Выбрать главу

СССР: ТЕРРИТОРИЯ ЛЮБВИ

Сборник статей

Вместо предисловия

В риторико-поэтическом лексиконе советской эпохи, если бы такой был составлен, слову «любовь» определенно стоило бы уделить отдельную статью. Идеологические декларации, обязывавшие советского человека настаивать на специфике своего социального опыта, изначально предполагали, что такая специфика проявляется как в области мысли, так и в сфере эмоций. «Простой советский человек», каким он рисовался в пропагандистских текстах вплоть до Перестройки, не только особенным образом мыслил, но и особенным образом чувствовал. Он не только знал и понимал нечто, чего не знали и не понимали буржуазные умники, но и эмоционально должен был быть другим: советский разум поверялся особенными советскими чувствами, а советские чувства — особенным советским разумом. «Перестроечные» разговоры об общечеловеческих ценностях и «человеческом факторе» не случайно ознаменовали не только закат эпохи СССР, но и связанного с ним социального опыта, предполагавшего нетривиальную герменевтику рациональных и эмоциональных понятий. В ряду таких понятий слово «любовь» должно быть названо хотя бы потому, что оно является иллюстративным к идеологии, которая не только допускала, но и требовала специфически артикулированной (прежде всего — политически грамотной) оценки «общечеловеческих» чувств на предмет их соответствия советскому социальному проекту. Печальным примером на этот счет может служить словосочетание «пролетарский гуманизм», семантически связанное с представлением о любви к ближнему, но своевременно перетолкованное Максимом Горьким как проявление «неугасимой ненависти» советского человека к врагам народа. Но и менее свирепых примеров достаточно, чтобы утверждать, что в истории советской культуры (как и в истории любой культуры): любовь любви — рознь.

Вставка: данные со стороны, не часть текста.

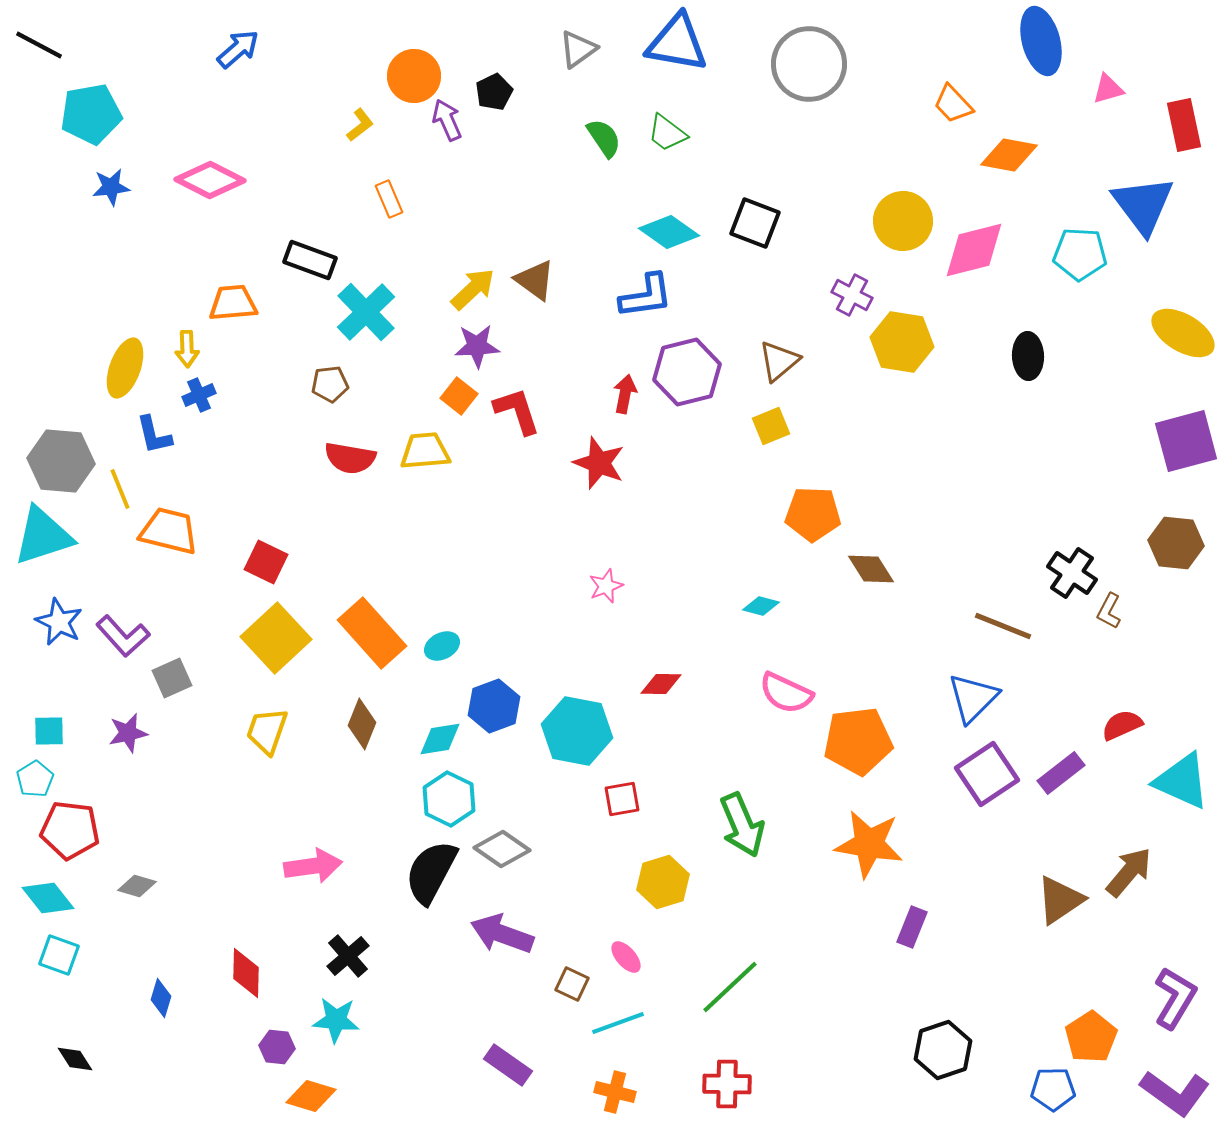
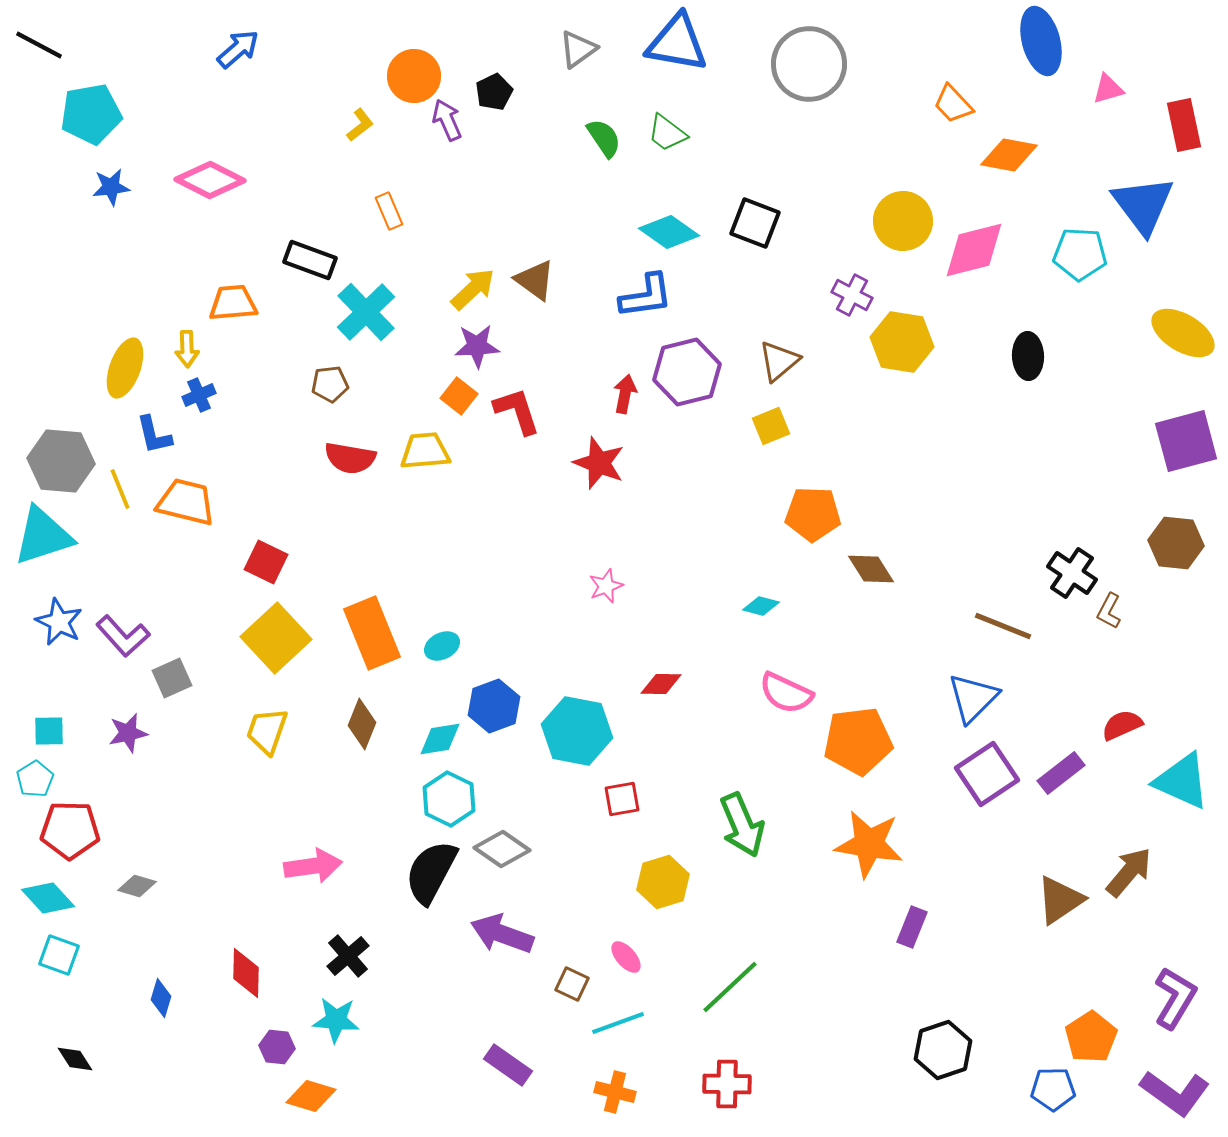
orange rectangle at (389, 199): moved 12 px down
orange trapezoid at (169, 531): moved 17 px right, 29 px up
orange rectangle at (372, 633): rotated 20 degrees clockwise
red pentagon at (70, 830): rotated 6 degrees counterclockwise
cyan diamond at (48, 898): rotated 4 degrees counterclockwise
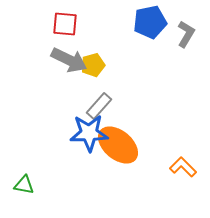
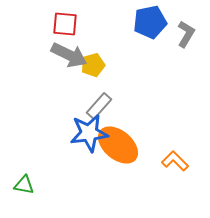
gray arrow: moved 5 px up
blue star: rotated 6 degrees counterclockwise
orange L-shape: moved 8 px left, 6 px up
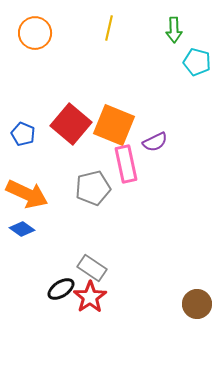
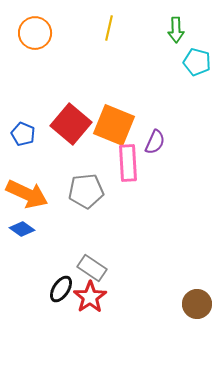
green arrow: moved 2 px right
purple semicircle: rotated 40 degrees counterclockwise
pink rectangle: moved 2 px right, 1 px up; rotated 9 degrees clockwise
gray pentagon: moved 7 px left, 3 px down; rotated 8 degrees clockwise
black ellipse: rotated 24 degrees counterclockwise
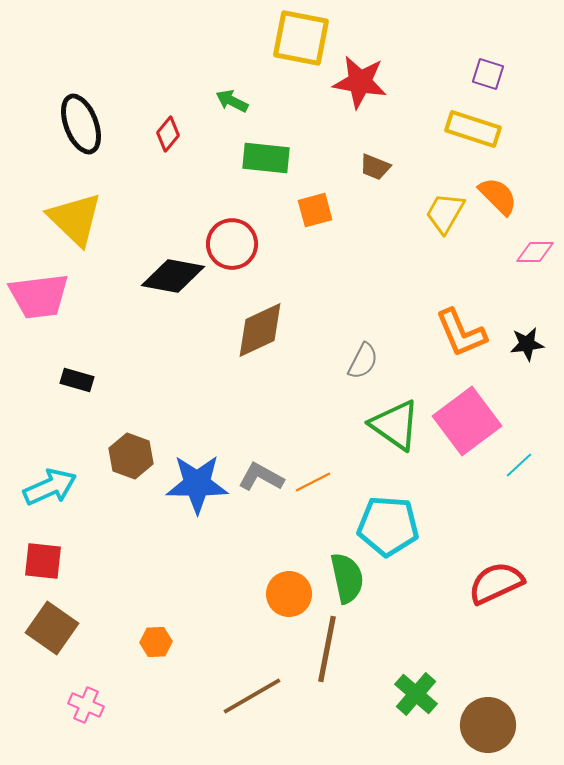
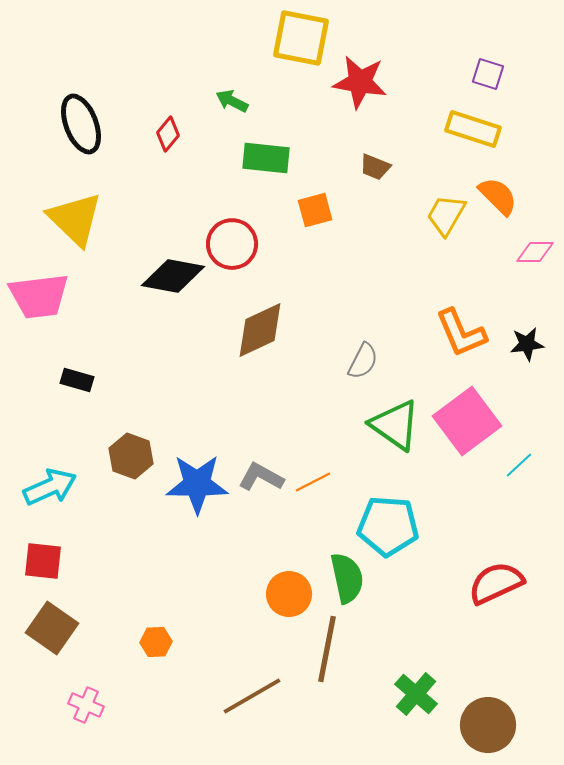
yellow trapezoid at (445, 213): moved 1 px right, 2 px down
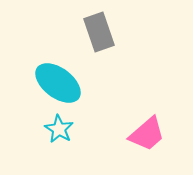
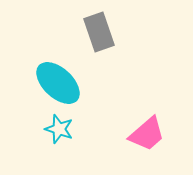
cyan ellipse: rotated 6 degrees clockwise
cyan star: rotated 12 degrees counterclockwise
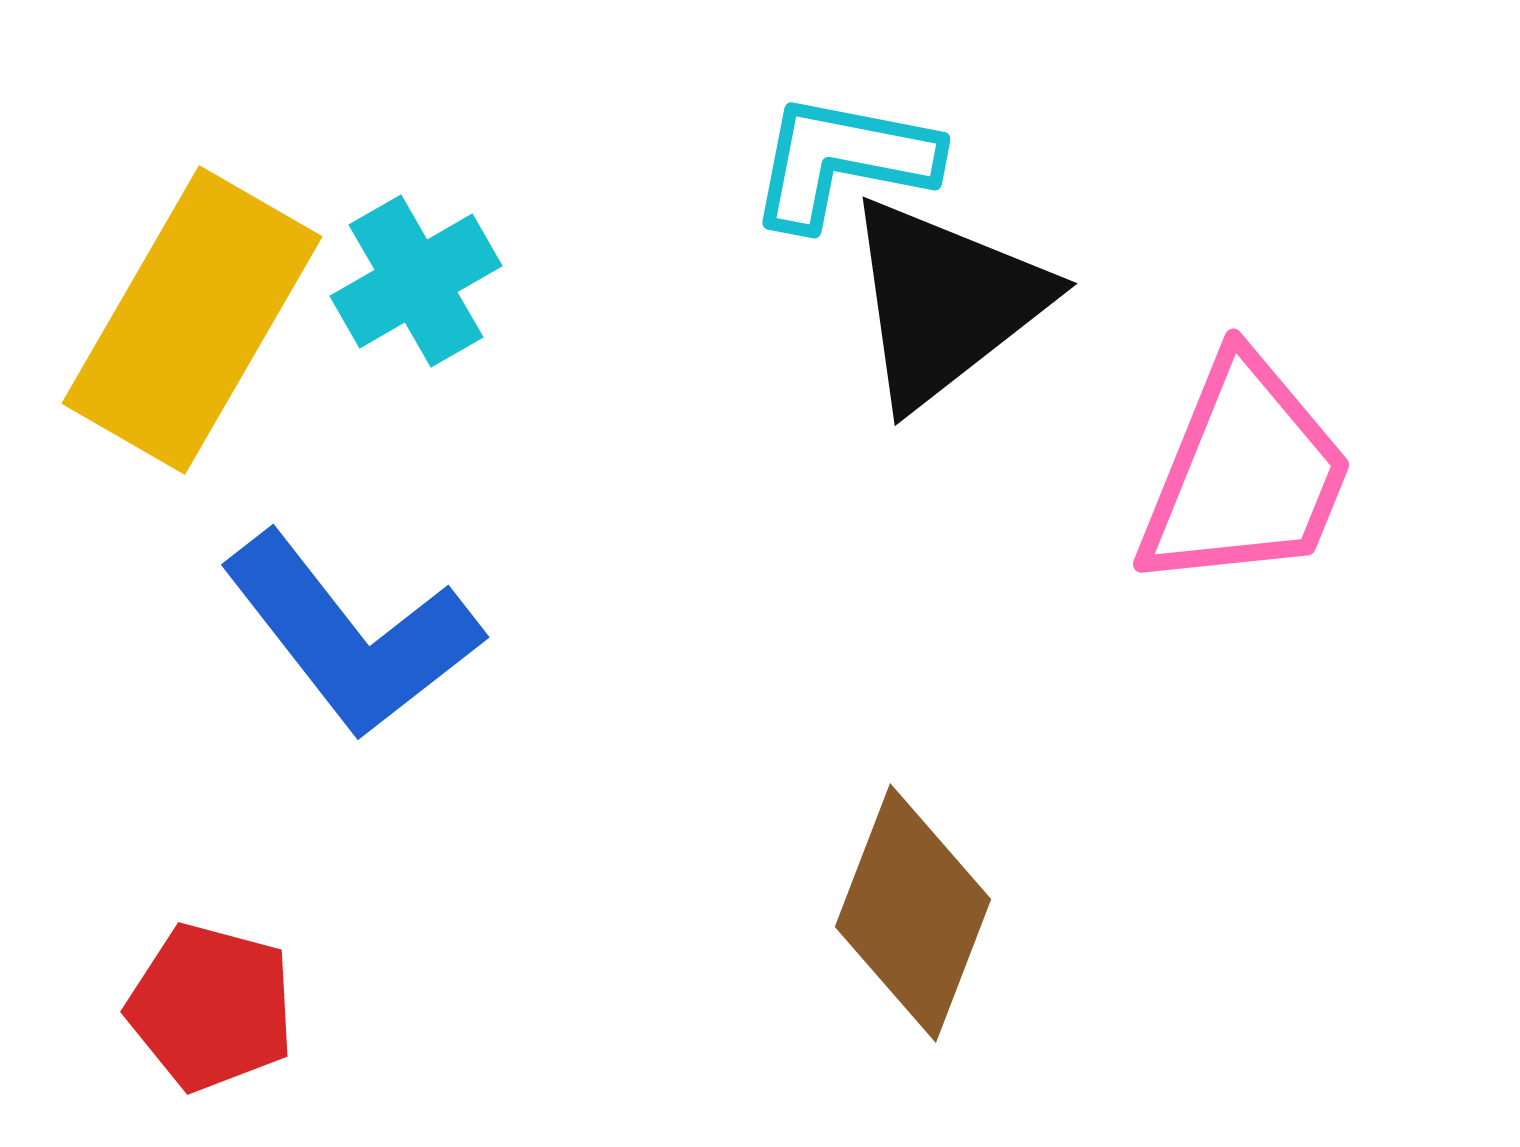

Сравнительно многочисленные работы, посвященные понятию «любовь» применительно к особенностям социального взаимодействия (прежде всего — важные для этой темы книги Никласа Лумана «Любовь как страсть» и Энтони Гидденса «Трансформация интимности»[1]) показывают, что герменевтические вариации, сопутствующие употреблению интимной лексики, являются прагматически прескриптивными, предписывающими: они не только подытоживают возможные смысло-различения в отношении к ее референту (будь то, скажем, человек, Бог или государство), но и определяют связываемые с ними культурные и социальные практики. Наиболее очевидный эффект таких различий состоит в политизации интимной и интимизации политической лексики, осложняющей представление об автономии публичного и приватного пространства, или, говоря языком Джорджио Агамбена, политической и «голой жизни» (political life vs. bare life)[2]. В ретроспективе социологических, психологических и историко-культурных наблюдений на предмет изменяющихся представлений общества о границах и превратностях слов и эмоций, которые позволяют говорить о любви и интимном доверии людей друг к другу или к важным для них абстракциям, «языки любви» интригуют тем, насколько они остаются общепонятными и коммуникативно действенными. Что, например, имел в виду Евгений Евтушенко, когда в годы брежневского застоя писал: «Коммунизм для меня — самый высший интим», а «сердце — второй партбилет»? И о какой любви на заре перестройки пел Михаил Боярский, рифмуя «все пройдет — так устроен свет <…> только верить надо, что любовь не проходит, нет»? Читатели настоящего сборника легко вспомнят, сколь богата советская культура текстами, обязанными как прямому вмешательству идеологии в частную жизнь советских людей, так и инерции языковой и культурной традиции, навыкам социальной коммуникации и особенностям медиальной репрезентации «любви» на былых пространствах СССР. Главная задача, которую ставили перед собой его составители, заключалась в прояснении этих вопросов под (преимущественно) филологическим углом зрения, — в нелишнее напоминание о соблазнительном истолковании самой филологии (в сопоставлении с прочими «-логиями») как «науки о любви».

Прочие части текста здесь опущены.